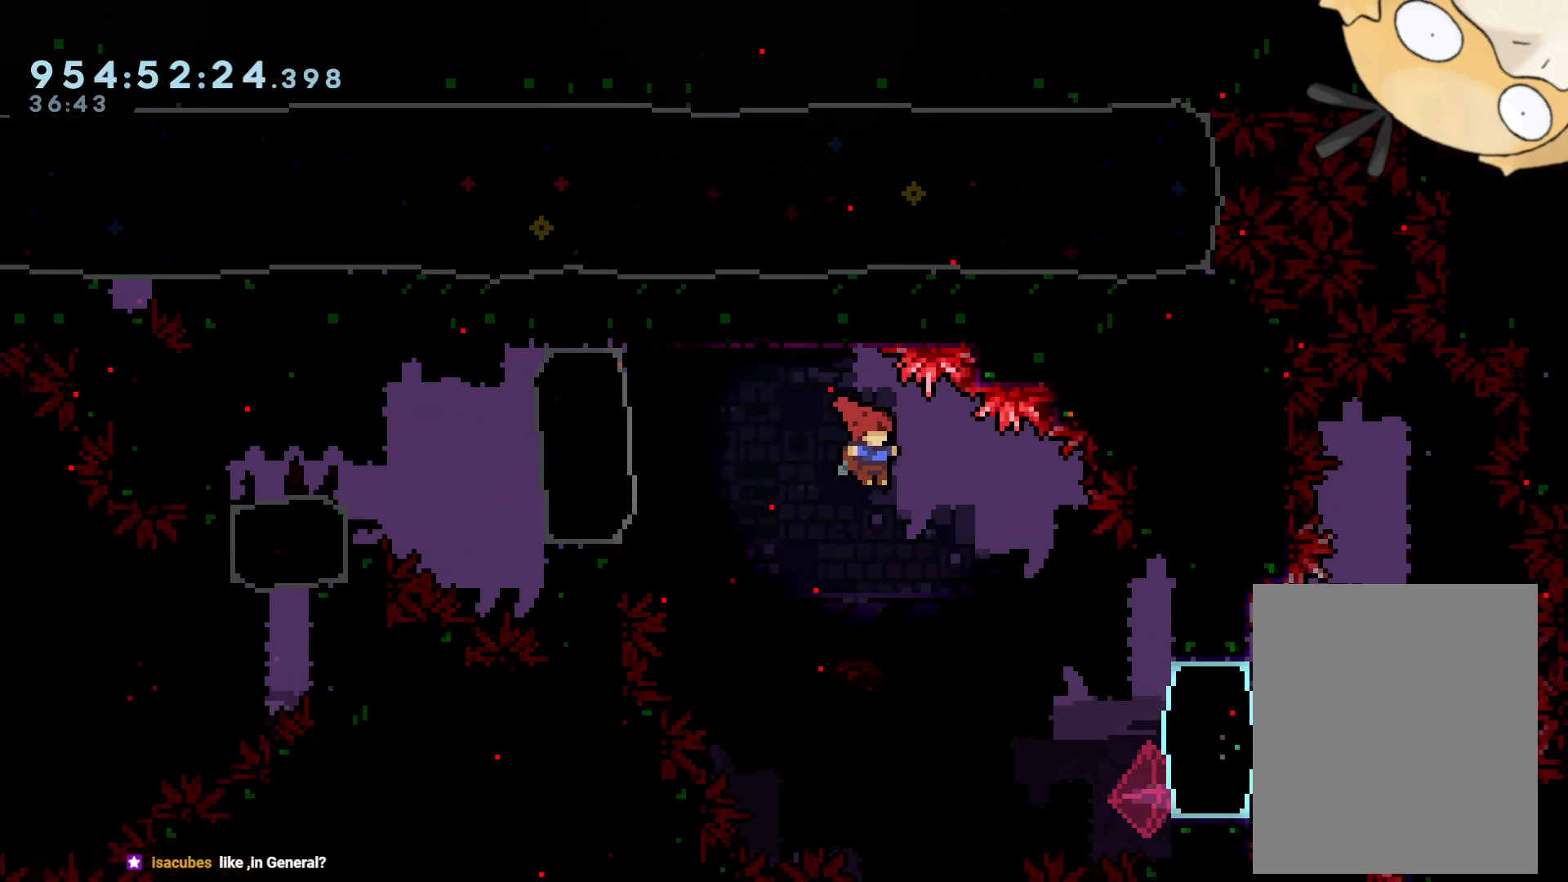
{"buttons": ["DPAD_RIGHT"], "left_stick": "center", "right_stick": "center", "events": [[217, "B", "up"], [317, "L2", "up"], [317, "Y", "down"], [417, "DPAD_LEFT", "down"], [500, "DPAD_LEFT", "up"], [500, "Y", "up"]]}
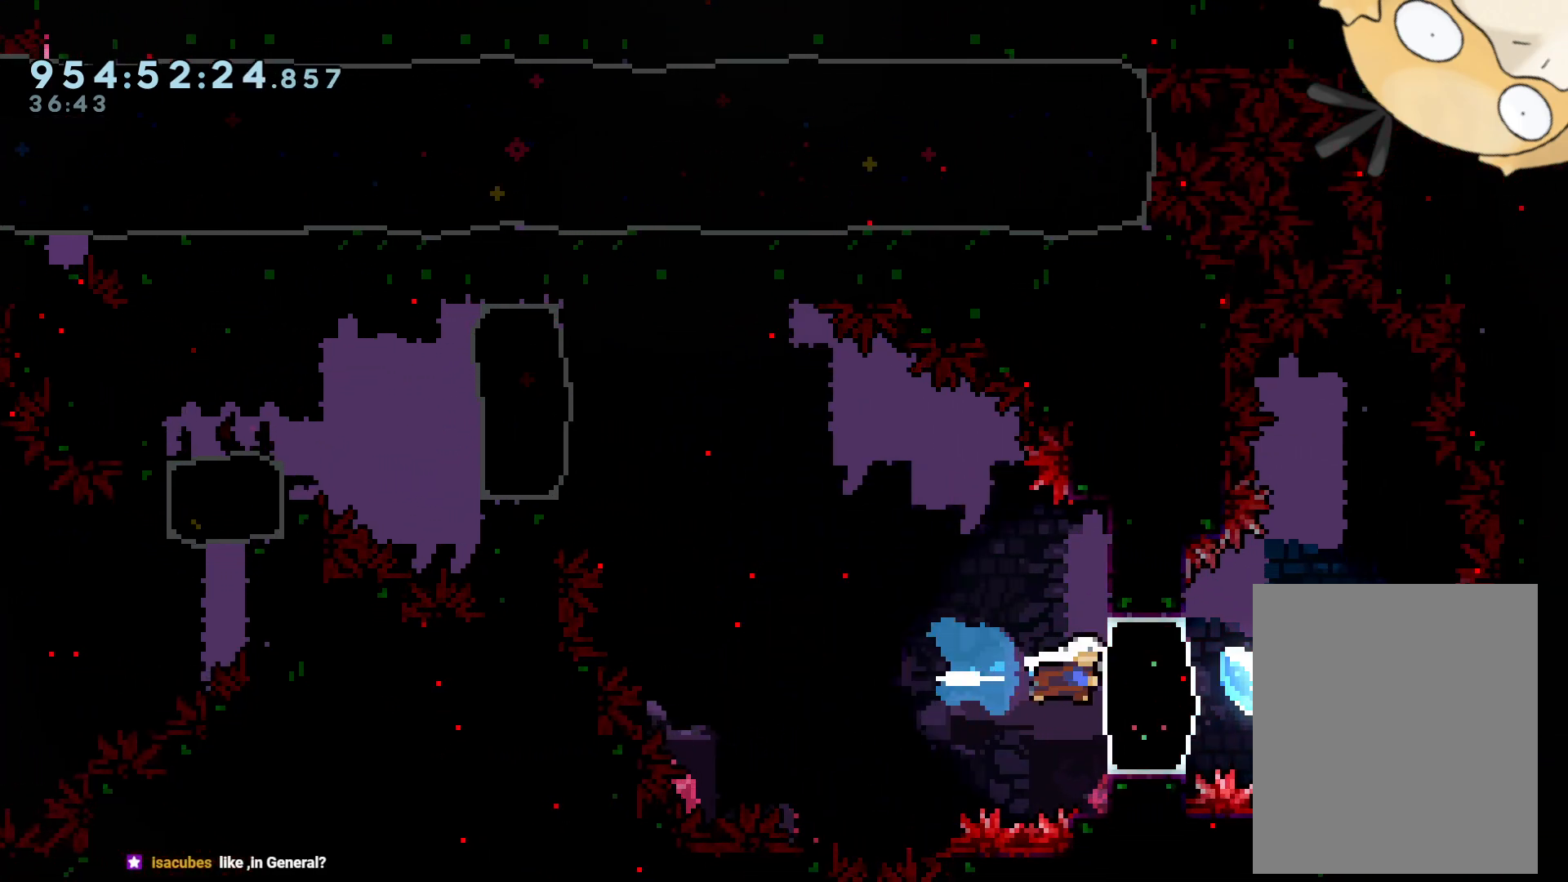
{"buttons": [], "left_stick": "center", "right_stick": "center", "events": [[450, "DPAD_RIGHT", "up"]]}
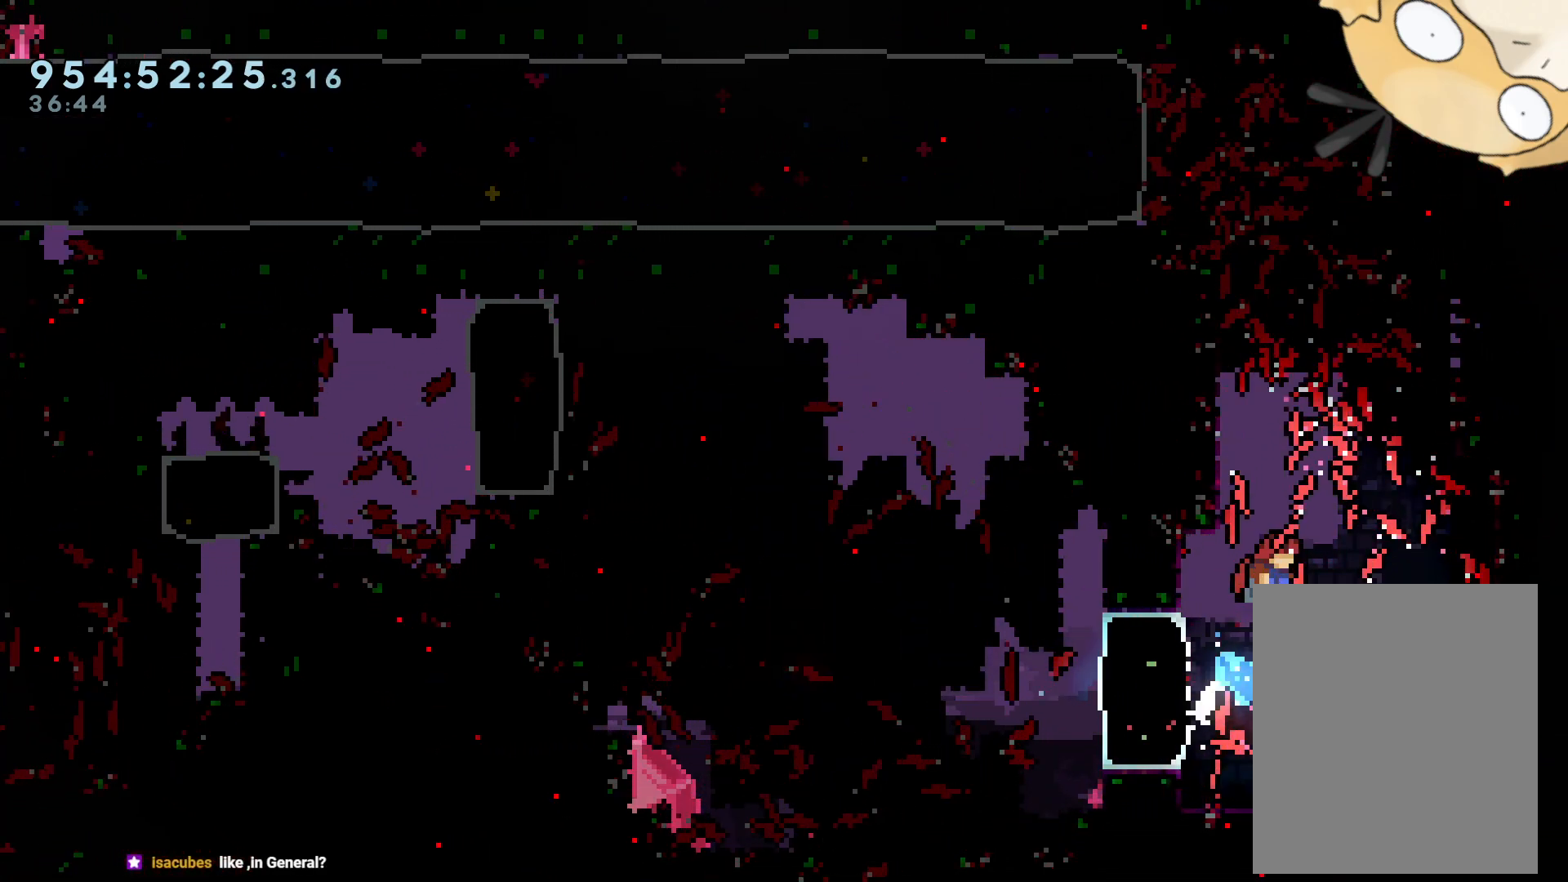
{"buttons": [], "left_stick": "center", "right_stick": "center", "events": []}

————————

## What is needed
Where images occur in the data above, leave them out and repeat everything else exactly.

## Solution to this task
{"buttons": ["DPAD_RIGHT"], "left_stick": "center", "right_stick": "center", "events": [[217, "B", "up"], [317, "L2", "up"], [317, "Y", "down"], [417, "DPAD_LEFT", "down"], [500, "DPAD_LEFT", "up"], [500, "Y", "up"]]}
{"buttons": [], "left_stick": "center", "right_stick": "center", "events": [[450, "DPAD_RIGHT", "up"]]}
{"buttons": [], "left_stick": "center", "right_stick": "center", "events": []}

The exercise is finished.